I'd ask if it was India's success, or the success of a former British colony. How's that[Wiki] for politically incorrect?

As for "Why certain people can't see the importance of this approach", I see parallels with the criticisms of Mother Theresa's work in Calcutta. By creating a victim/savior relationship, coming in wanting to fix "things" rather than elevating the people, and by making the assumptions inherent in the more socialist ways of perceiving the world, the help can only maintain that unequal relationship.

#Comment made: 2002-02-21 05:32:31+00 by: Pete

Then I failed to clearly define (one of) the questions about which I was wondering: Has the success of individual Indians in America benefitted India?

#Comment made: 2002-02-21 05:32:31+00 by: Larry Burton

I guess one could ask if the success of individual Irishmen in America has benefitted Ireland.
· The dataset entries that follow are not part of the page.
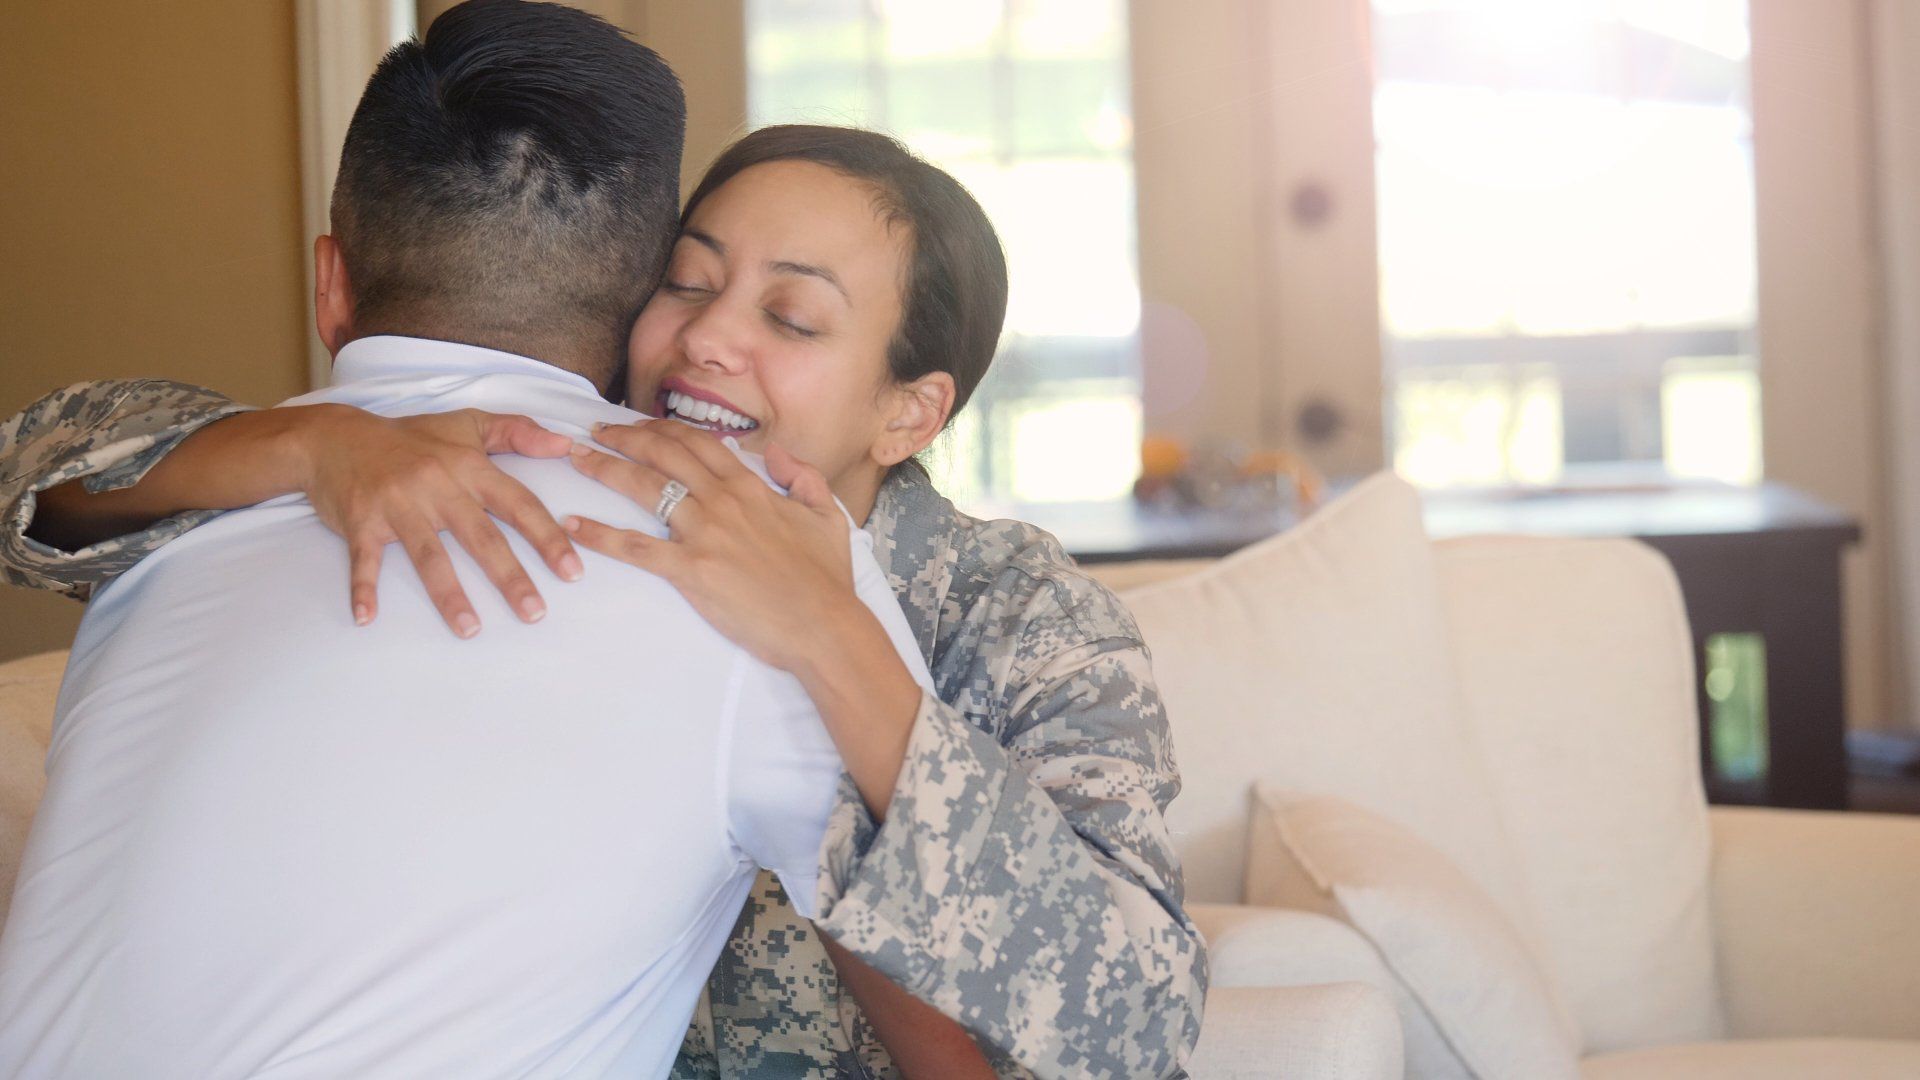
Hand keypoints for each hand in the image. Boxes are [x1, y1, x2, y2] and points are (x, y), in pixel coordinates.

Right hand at [295, 406, 583, 635]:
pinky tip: (367, 617)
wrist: (335, 437)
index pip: (518, 504)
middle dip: (509, 577)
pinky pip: (364, 559)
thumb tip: (565, 442)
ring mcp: (398, 505)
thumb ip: (518, 432)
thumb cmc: (410, 438)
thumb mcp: (466, 425)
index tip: (572, 571)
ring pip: (429, 555)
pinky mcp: (361, 521)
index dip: (548, 537)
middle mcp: (437, 486)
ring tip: (470, 630)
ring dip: (449, 595)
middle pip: (480, 536)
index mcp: (468, 467)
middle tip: (534, 613)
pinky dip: (363, 588)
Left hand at [561, 419, 858, 672]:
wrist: (824, 626)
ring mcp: (704, 534)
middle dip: (622, 437)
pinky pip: (636, 548)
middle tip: (593, 431)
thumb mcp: (827, 515)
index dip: (660, 429)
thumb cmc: (826, 577)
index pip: (697, 443)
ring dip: (603, 468)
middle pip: (662, 454)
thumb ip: (802, 476)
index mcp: (750, 487)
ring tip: (575, 458)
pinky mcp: (690, 571)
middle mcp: (722, 501)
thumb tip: (775, 454)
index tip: (635, 425)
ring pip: (643, 488)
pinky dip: (600, 535)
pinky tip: (572, 526)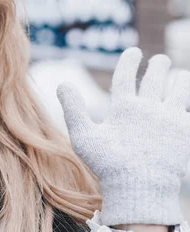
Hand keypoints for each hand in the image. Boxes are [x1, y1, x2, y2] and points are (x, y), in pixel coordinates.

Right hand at [57, 47, 189, 225]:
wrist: (142, 188)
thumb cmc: (108, 164)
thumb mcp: (83, 137)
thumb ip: (73, 109)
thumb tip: (62, 83)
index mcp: (125, 107)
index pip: (127, 75)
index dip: (129, 61)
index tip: (134, 51)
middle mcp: (150, 109)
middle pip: (156, 79)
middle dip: (159, 66)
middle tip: (161, 60)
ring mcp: (170, 121)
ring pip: (179, 92)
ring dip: (179, 81)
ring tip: (180, 76)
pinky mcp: (184, 135)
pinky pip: (187, 113)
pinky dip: (186, 106)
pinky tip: (184, 106)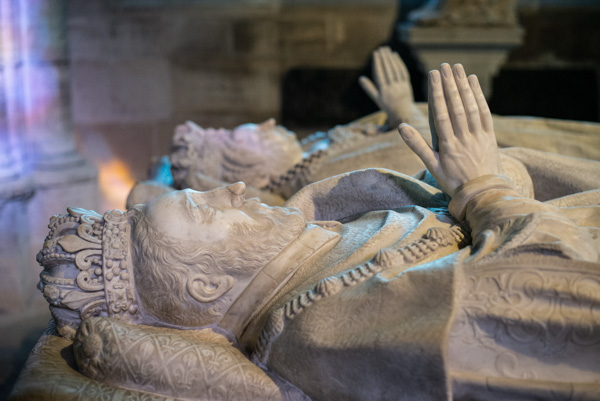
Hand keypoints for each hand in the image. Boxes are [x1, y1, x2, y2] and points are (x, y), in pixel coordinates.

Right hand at [359, 47, 417, 127]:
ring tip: (387, 50)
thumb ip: (369, 88)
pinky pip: (403, 72)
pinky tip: (395, 55)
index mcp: (383, 92)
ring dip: (391, 58)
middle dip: (384, 58)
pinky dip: (399, 63)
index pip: (380, 74)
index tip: (375, 53)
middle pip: (388, 70)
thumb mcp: (376, 98)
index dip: (377, 63)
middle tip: (381, 48)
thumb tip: (360, 78)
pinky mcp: (407, 84)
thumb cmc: (387, 105)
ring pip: (395, 70)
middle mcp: (392, 89)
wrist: (402, 112)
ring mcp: (401, 86)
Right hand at [398, 63, 501, 197]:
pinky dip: (479, 96)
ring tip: (458, 68)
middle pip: (457, 106)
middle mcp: (464, 138)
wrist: (482, 194)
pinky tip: (474, 82)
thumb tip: (402, 128)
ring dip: (464, 86)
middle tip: (444, 66)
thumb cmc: (453, 182)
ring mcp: (478, 136)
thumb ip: (417, 146)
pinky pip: (484, 113)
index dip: (437, 93)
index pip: (441, 114)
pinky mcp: (490, 136)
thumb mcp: (432, 167)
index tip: (433, 76)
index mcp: (448, 145)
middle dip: (450, 84)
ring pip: (471, 106)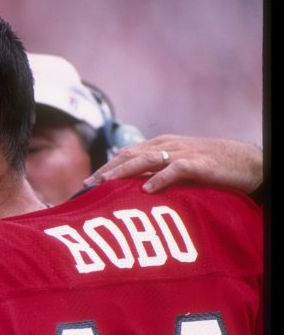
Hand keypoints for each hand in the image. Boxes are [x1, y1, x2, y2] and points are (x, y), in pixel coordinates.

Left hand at [85, 135, 262, 194]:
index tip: (86, 182)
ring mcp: (183, 153)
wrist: (248, 162)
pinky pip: (176, 170)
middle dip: (107, 169)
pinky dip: (159, 179)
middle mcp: (168, 145)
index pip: (126, 153)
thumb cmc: (211, 166)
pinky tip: (146, 190)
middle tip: (87, 185)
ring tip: (105, 184)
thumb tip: (130, 189)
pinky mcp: (200, 164)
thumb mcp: (179, 165)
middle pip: (130, 154)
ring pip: (147, 159)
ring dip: (123, 171)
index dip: (106, 166)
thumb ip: (156, 172)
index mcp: (161, 144)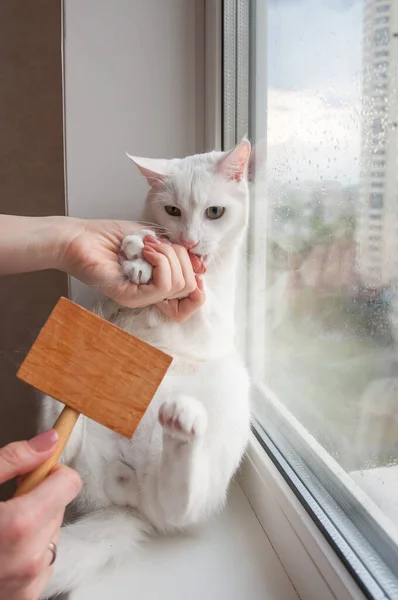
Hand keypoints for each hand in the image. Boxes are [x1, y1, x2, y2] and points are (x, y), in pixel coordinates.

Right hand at [0, 431, 80, 599]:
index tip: (30, 473)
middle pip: (60, 506)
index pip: (69, 483)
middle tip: (5, 504)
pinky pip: (43, 560)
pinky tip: (1, 549)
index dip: (50, 472)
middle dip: (37, 498)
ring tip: (0, 529)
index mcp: (20, 526)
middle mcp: (31, 559)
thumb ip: (14, 459)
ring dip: (33, 525)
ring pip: (52, 533)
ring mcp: (30, 582)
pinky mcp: (27, 596)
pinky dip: (28, 550)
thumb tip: (48, 441)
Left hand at [62, 220, 205, 314]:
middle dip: (181, 257)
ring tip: (147, 245)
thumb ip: (177, 253)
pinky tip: (145, 250)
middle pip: (189, 286)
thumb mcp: (154, 240)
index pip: (192, 299)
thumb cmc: (112, 236)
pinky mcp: (130, 297)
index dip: (198, 278)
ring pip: (178, 285)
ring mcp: (141, 298)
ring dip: (168, 256)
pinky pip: (163, 286)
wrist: (80, 237)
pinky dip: (160, 262)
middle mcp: (151, 295)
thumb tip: (201, 265)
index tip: (189, 258)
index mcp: (158, 284)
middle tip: (157, 244)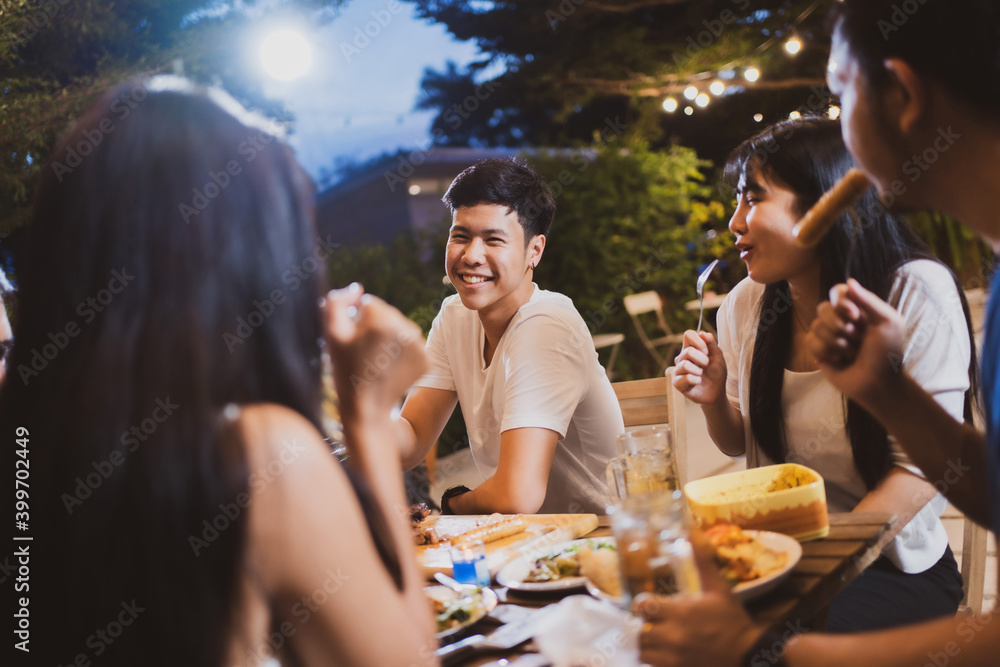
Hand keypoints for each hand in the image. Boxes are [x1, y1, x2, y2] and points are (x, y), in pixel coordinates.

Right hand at [323, 284, 426, 415]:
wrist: (367, 408)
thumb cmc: (346, 370)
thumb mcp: (332, 334)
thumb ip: (337, 302)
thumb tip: (358, 289)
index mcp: (381, 318)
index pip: (368, 303)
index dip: (357, 320)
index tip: (354, 341)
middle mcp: (405, 328)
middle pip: (387, 314)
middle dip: (375, 327)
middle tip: (364, 352)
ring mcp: (419, 344)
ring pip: (400, 328)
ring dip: (389, 339)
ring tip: (377, 361)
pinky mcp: (427, 359)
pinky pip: (410, 344)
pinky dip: (401, 353)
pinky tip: (390, 368)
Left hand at [634, 534, 761, 666]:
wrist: (747, 654)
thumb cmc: (732, 619)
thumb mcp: (718, 588)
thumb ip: (701, 561)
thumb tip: (689, 533)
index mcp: (680, 612)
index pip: (642, 606)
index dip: (643, 604)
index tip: (650, 603)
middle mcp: (672, 635)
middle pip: (638, 629)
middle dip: (643, 624)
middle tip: (652, 621)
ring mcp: (673, 657)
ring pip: (642, 650)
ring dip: (646, 642)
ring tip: (656, 637)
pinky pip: (651, 664)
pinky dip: (653, 658)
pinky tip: (663, 651)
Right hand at [672, 330, 726, 405]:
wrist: (717, 392)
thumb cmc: (716, 373)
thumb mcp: (717, 356)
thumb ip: (711, 344)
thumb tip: (702, 333)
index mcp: (691, 348)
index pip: (688, 335)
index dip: (698, 341)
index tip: (707, 351)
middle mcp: (682, 358)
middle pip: (687, 351)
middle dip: (702, 359)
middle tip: (706, 365)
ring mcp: (678, 370)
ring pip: (684, 364)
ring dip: (698, 371)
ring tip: (701, 375)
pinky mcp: (677, 383)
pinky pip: (684, 378)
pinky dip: (695, 380)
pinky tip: (698, 382)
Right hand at [806, 278, 905, 408]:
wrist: (878, 385)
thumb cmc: (888, 354)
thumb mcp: (888, 323)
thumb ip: (869, 301)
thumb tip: (849, 281)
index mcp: (858, 310)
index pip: (838, 293)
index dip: (841, 303)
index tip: (855, 317)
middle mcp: (841, 320)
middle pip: (823, 308)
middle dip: (839, 326)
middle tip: (855, 339)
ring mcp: (828, 336)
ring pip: (815, 326)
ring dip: (836, 343)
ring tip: (850, 354)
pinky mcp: (818, 352)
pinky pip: (809, 342)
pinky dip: (825, 352)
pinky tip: (838, 360)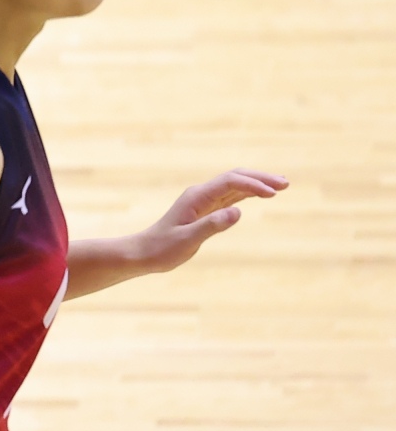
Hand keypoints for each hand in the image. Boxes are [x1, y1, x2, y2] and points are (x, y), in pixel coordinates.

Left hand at [134, 169, 285, 275]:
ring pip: (235, 186)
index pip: (229, 182)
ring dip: (257, 184)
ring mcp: (204, 201)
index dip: (252, 184)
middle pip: (234, 178)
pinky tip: (261, 194)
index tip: (273, 193)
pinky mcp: (206, 210)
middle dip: (260, 178)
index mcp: (196, 197)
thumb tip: (238, 212)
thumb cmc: (163, 248)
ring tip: (281, 186)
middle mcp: (200, 194)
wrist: (145, 253)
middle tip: (285, 183)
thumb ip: (211, 225)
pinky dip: (248, 193)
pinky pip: (231, 197)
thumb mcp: (187, 240)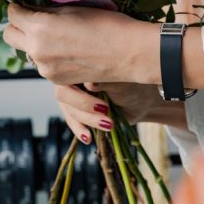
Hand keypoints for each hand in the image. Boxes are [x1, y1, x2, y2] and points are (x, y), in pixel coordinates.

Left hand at [4, 3, 159, 85]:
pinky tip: (68, 49)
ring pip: (26, 51)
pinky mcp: (56, 80)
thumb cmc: (106, 24)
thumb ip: (46, 10)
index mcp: (39, 28)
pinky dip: (48, 56)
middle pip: (9, 36)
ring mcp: (45, 68)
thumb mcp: (73, 8)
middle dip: (18, 25)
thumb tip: (30, 8)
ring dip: (33, 42)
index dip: (18, 7)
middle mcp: (37, 50)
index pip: (12, 14)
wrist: (130, 53)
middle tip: (33, 19)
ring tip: (58, 35)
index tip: (26, 5)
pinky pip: (42, 64)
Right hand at [54, 82, 186, 142]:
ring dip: (88, 119)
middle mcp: (71, 80)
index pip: (66, 74)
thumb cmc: (131, 84)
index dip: (78, 86)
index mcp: (80, 65)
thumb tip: (90, 84)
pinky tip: (88, 138)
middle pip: (64, 94)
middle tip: (105, 110)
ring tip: (109, 124)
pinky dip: (80, 130)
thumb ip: (104, 81)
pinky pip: (73, 122)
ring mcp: (72, 97)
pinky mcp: (77, 113)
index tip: (97, 95)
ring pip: (69, 110)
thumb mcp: (120, 82)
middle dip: (84, 105)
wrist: (140, 101)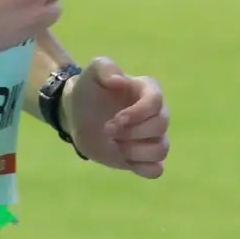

I don't know, but it has sure benefitted America.

#Comment made: 2002-02-21 05:32:32+00 by: sethg

[dhartung:] Africa -- for example -- has very few natural resources. There's no way they're ever going to move beyond an agricultural society following the Western model (industrialization, export economy).

I'd be interested in seeing some statistics; my impression was that Africa has plenty of natural resources (oil, diamonds, various other minerals), but not the economic infrastructure for exploiting them.

Of course, different African countries may have different resource bases (thanks to the way the borders were drawn, but that's another story).

Also, one could argue that having a lot of natural resources is actually bad for a country's population, because it gives political elites (colonial or domestic) an incentive to just extract the resources, sell them, keep the profits, and screw the powerless locals.

#Comment made: 2002-02-21 05:32:32+00 by: Pete

Larry, the Irish came and stayed. H1B forces their holders to come and gain work experience, and then leave. The accumulated expertise leaves the country. It doesn't necessarily go back to the visa holder's country of origin, but it sure doesn't stay in America.

There's a new column over at ZD (therefore it must be good) about this: http://www.zdnet.com/zdnn/stories/comment/0,5859,2805113,00.html

I'm not convinced yet as to whether H1B is a net positive or negative (or a wash) for America, but comparing to the Irish doesn't work.